Compensa declarar aluguel como pessoa jurídica?

A partir de certo volume de renda, costuma compensar, mas a conta precisa incluir o custo de transferir os imóveis para a empresa — imposto de transmissão e registro — e o efeito na venda futura, já que a PJ não tem as reduções de ganho de capital disponíveis à pessoa física.

Como reduzir o imposto na venda de um imóvel?

Aplicando corretamente o que a lei prevê: isenções específicas, fatores de redução conforme o tempo de aquisição, e a composição do custo de aquisição com benfeitorias e corretagem comprovadas.
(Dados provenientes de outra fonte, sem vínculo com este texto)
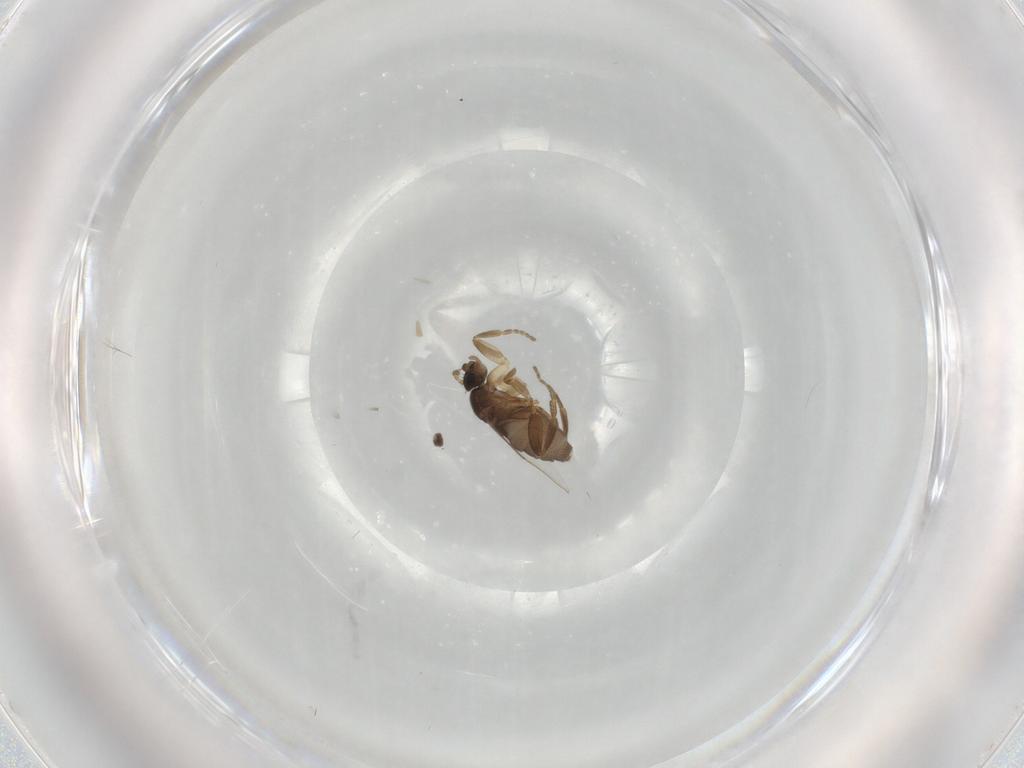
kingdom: Animalia
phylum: Arthropoda
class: Insecta
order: Diptera
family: Phoridae
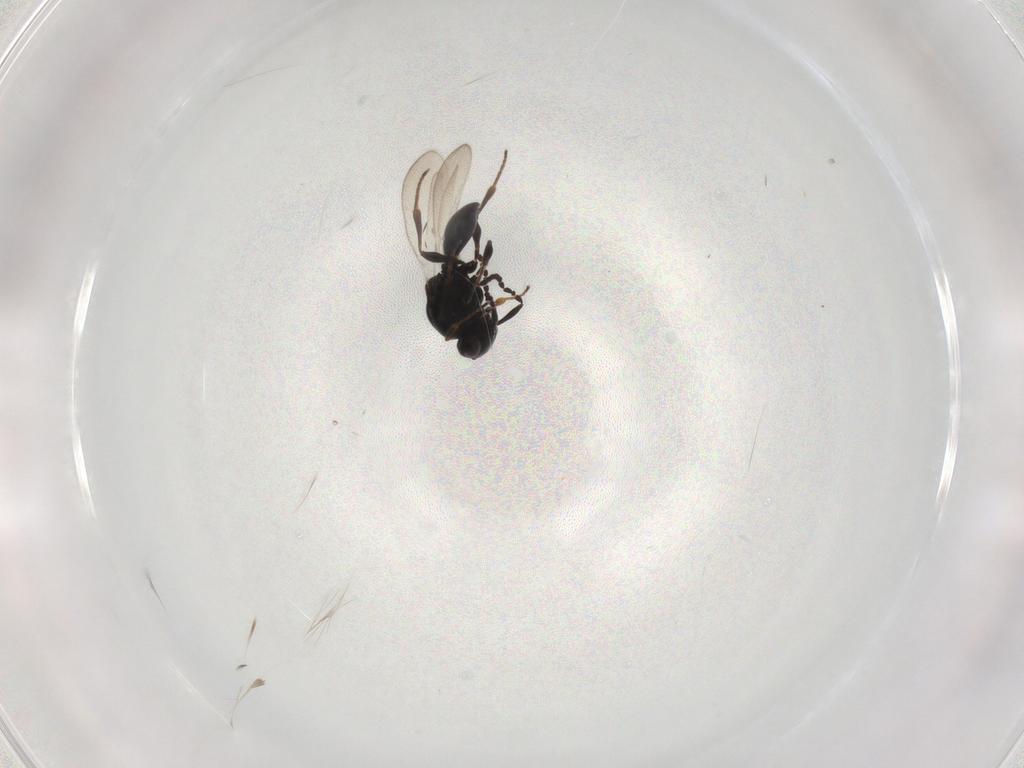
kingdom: Animalia
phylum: Arthropoda
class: Insecta
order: Hymenoptera
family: Platygastridae
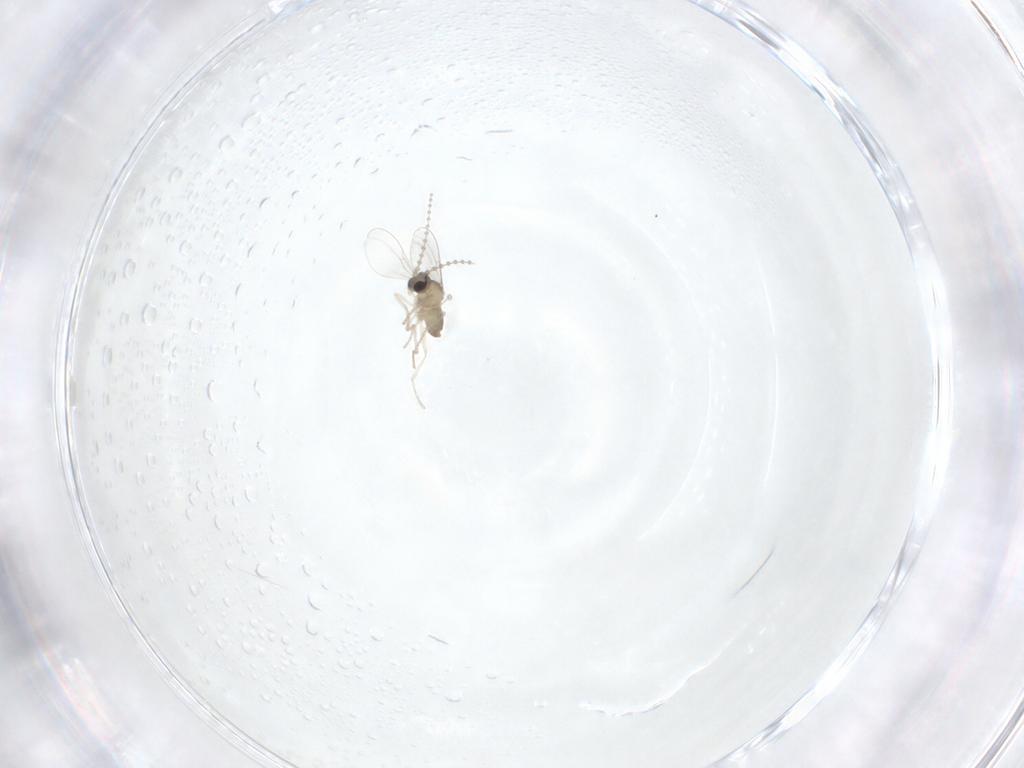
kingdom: Animalia
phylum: Arthropoda
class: Insecta
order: Diptera
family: Cecidomyiidae
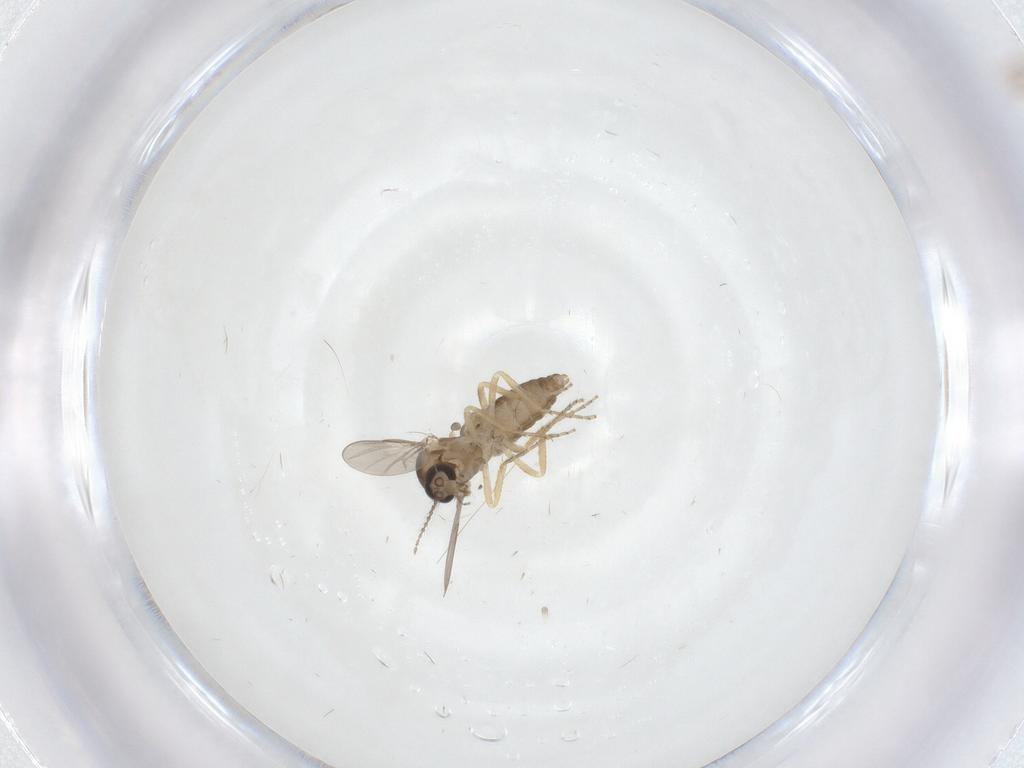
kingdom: Animalia
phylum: Arthropoda
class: Insecta
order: Diptera
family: Ceratopogonidae
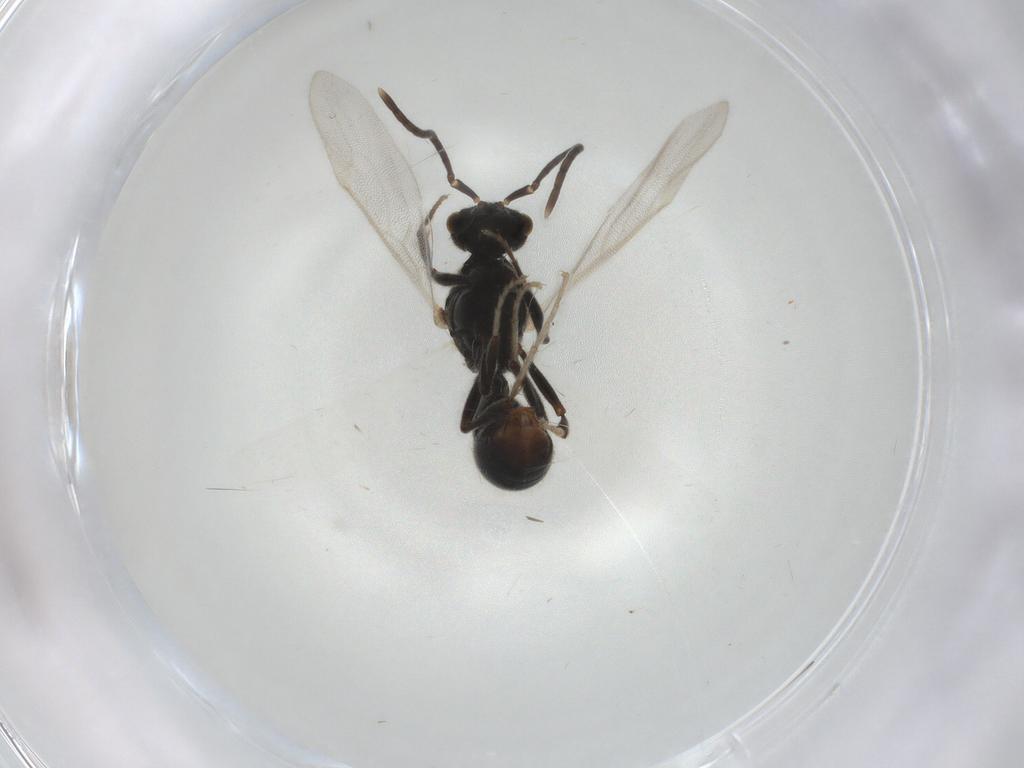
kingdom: Animalia
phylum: Arthropoda
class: Insecta
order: Hymenoptera
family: Formicidae
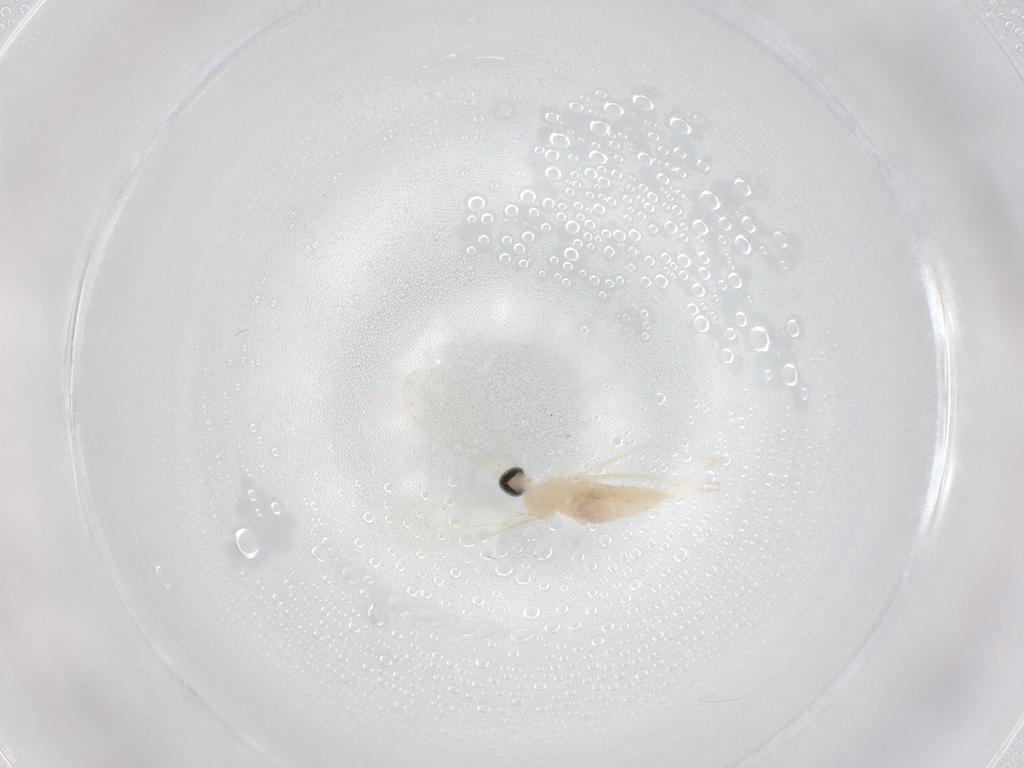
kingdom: Animalia
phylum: Arthropoda
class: Insecta
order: Diptera
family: Cecidomyiidae
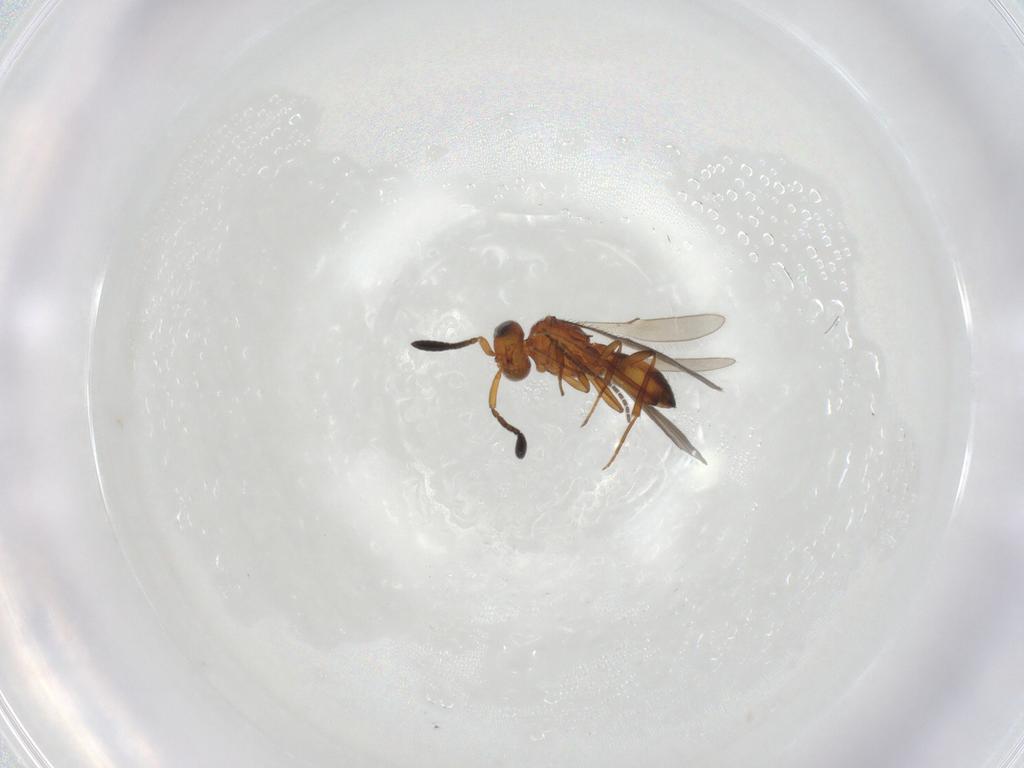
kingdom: Animalia
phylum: Arthropoda
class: Insecta
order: Hymenoptera
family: Scelionidae
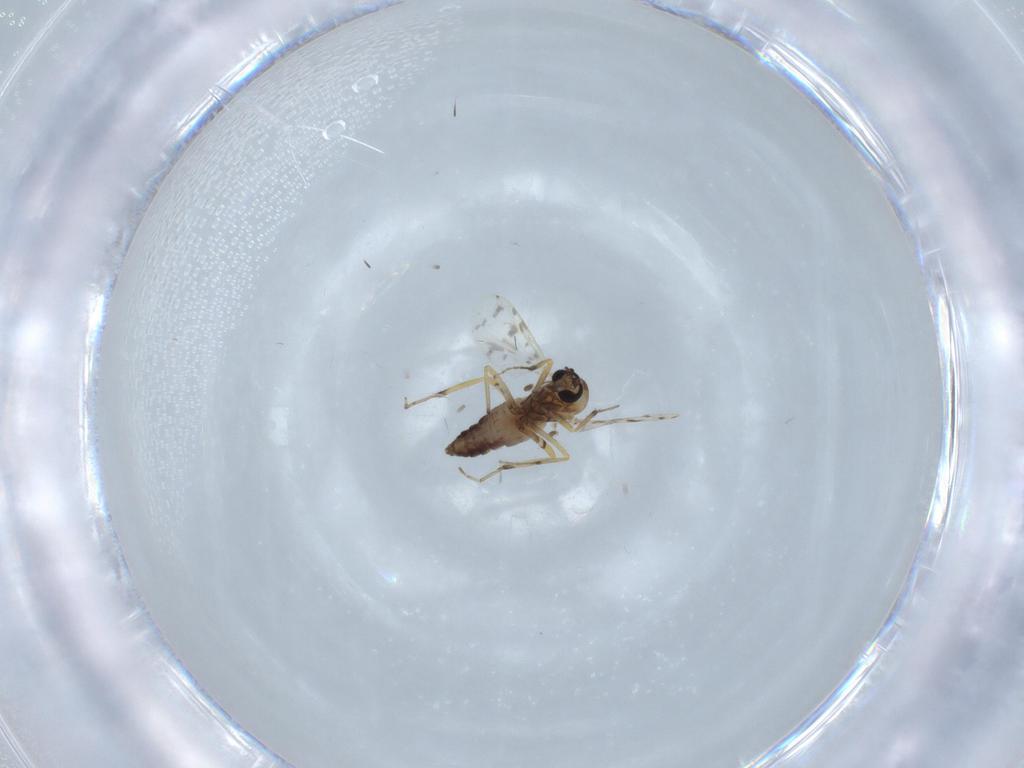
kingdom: Animalia
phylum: Arthropoda
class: Insecta
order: Diptera
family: Ceratopogonidae
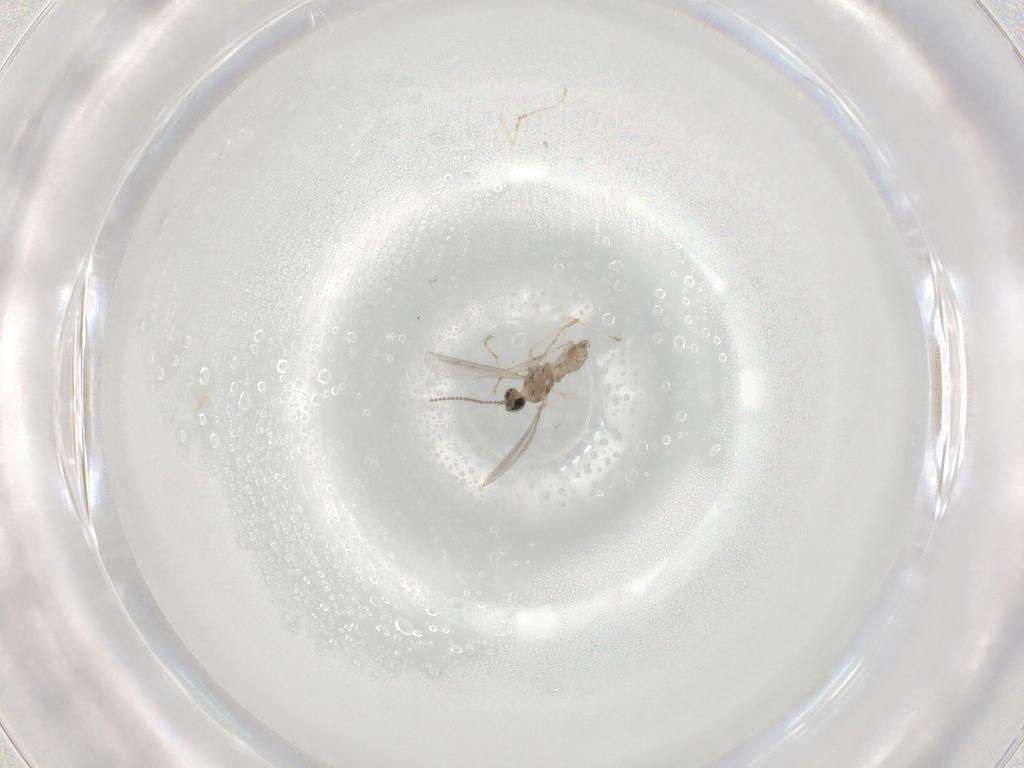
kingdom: Animalia
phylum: Arthropoda
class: Insecta
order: Diptera
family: Cecidomyiidae
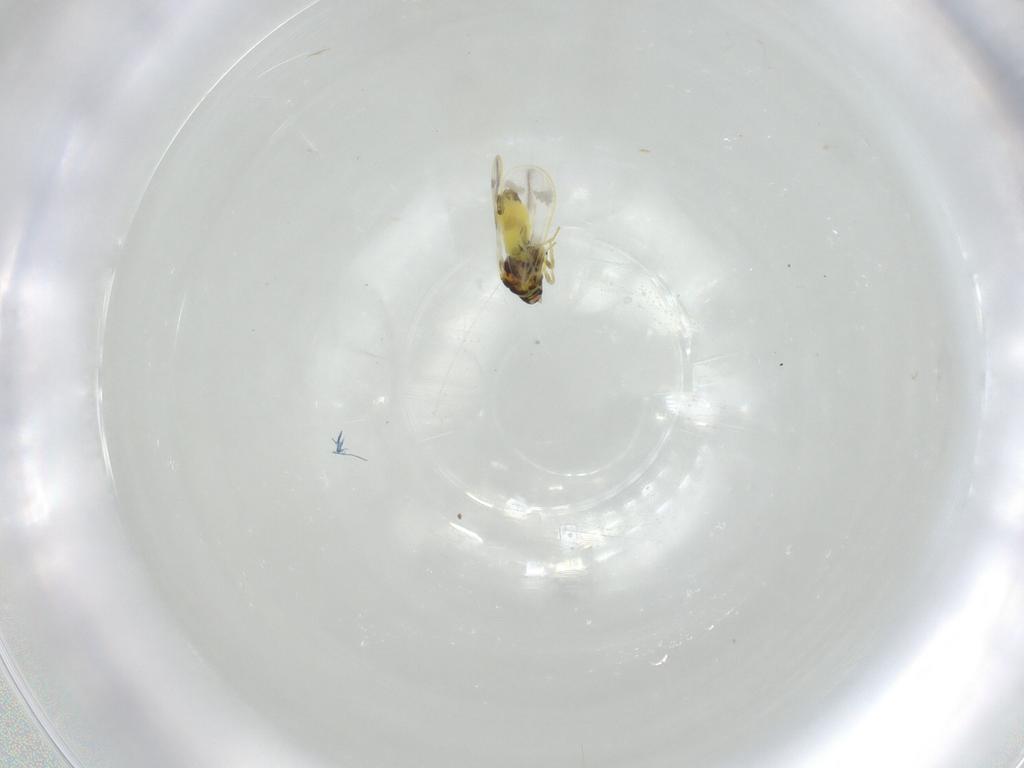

O que inviabiliza a economia, na prática, é a falta de documentos guardados.

A imobiliária deve registrar o aluguel repassado como receita?

Não. O valor recebido do inquilino e repassado ao proprietário não é receita da imobiliária; apenas a comissão é. Registrar o bruto infla o faturamento, pode desenquadrar do Simples Nacional e gera imposto sobre dinheiro que nunca pertenceu à empresa.

Compro e revendo imóveis com frequência. Contínuo declarando como ganho de capital?

Provavelmente não. Operação reiterada, organizada e com intuito de lucro caracteriza atividade empresarial: o imóvel vira estoque, a receita vira faturamento e as reduções da pessoa física deixam de se aplicar. Reconhecer isso cedo evita autuação por acumulação de operações.

Vale a pena abrir uma holding para os meus imóveis?

Depende do tamanho do patrimônio e do objetivo. Faz sentido com foco em renda e sucessão e patrimônio relevante. Não costuma fechar a conta com poucos imóveis ou intenção de vender no médio prazo, por causa do imposto de transmissão na entrada e da perda das reduções de ganho de capital.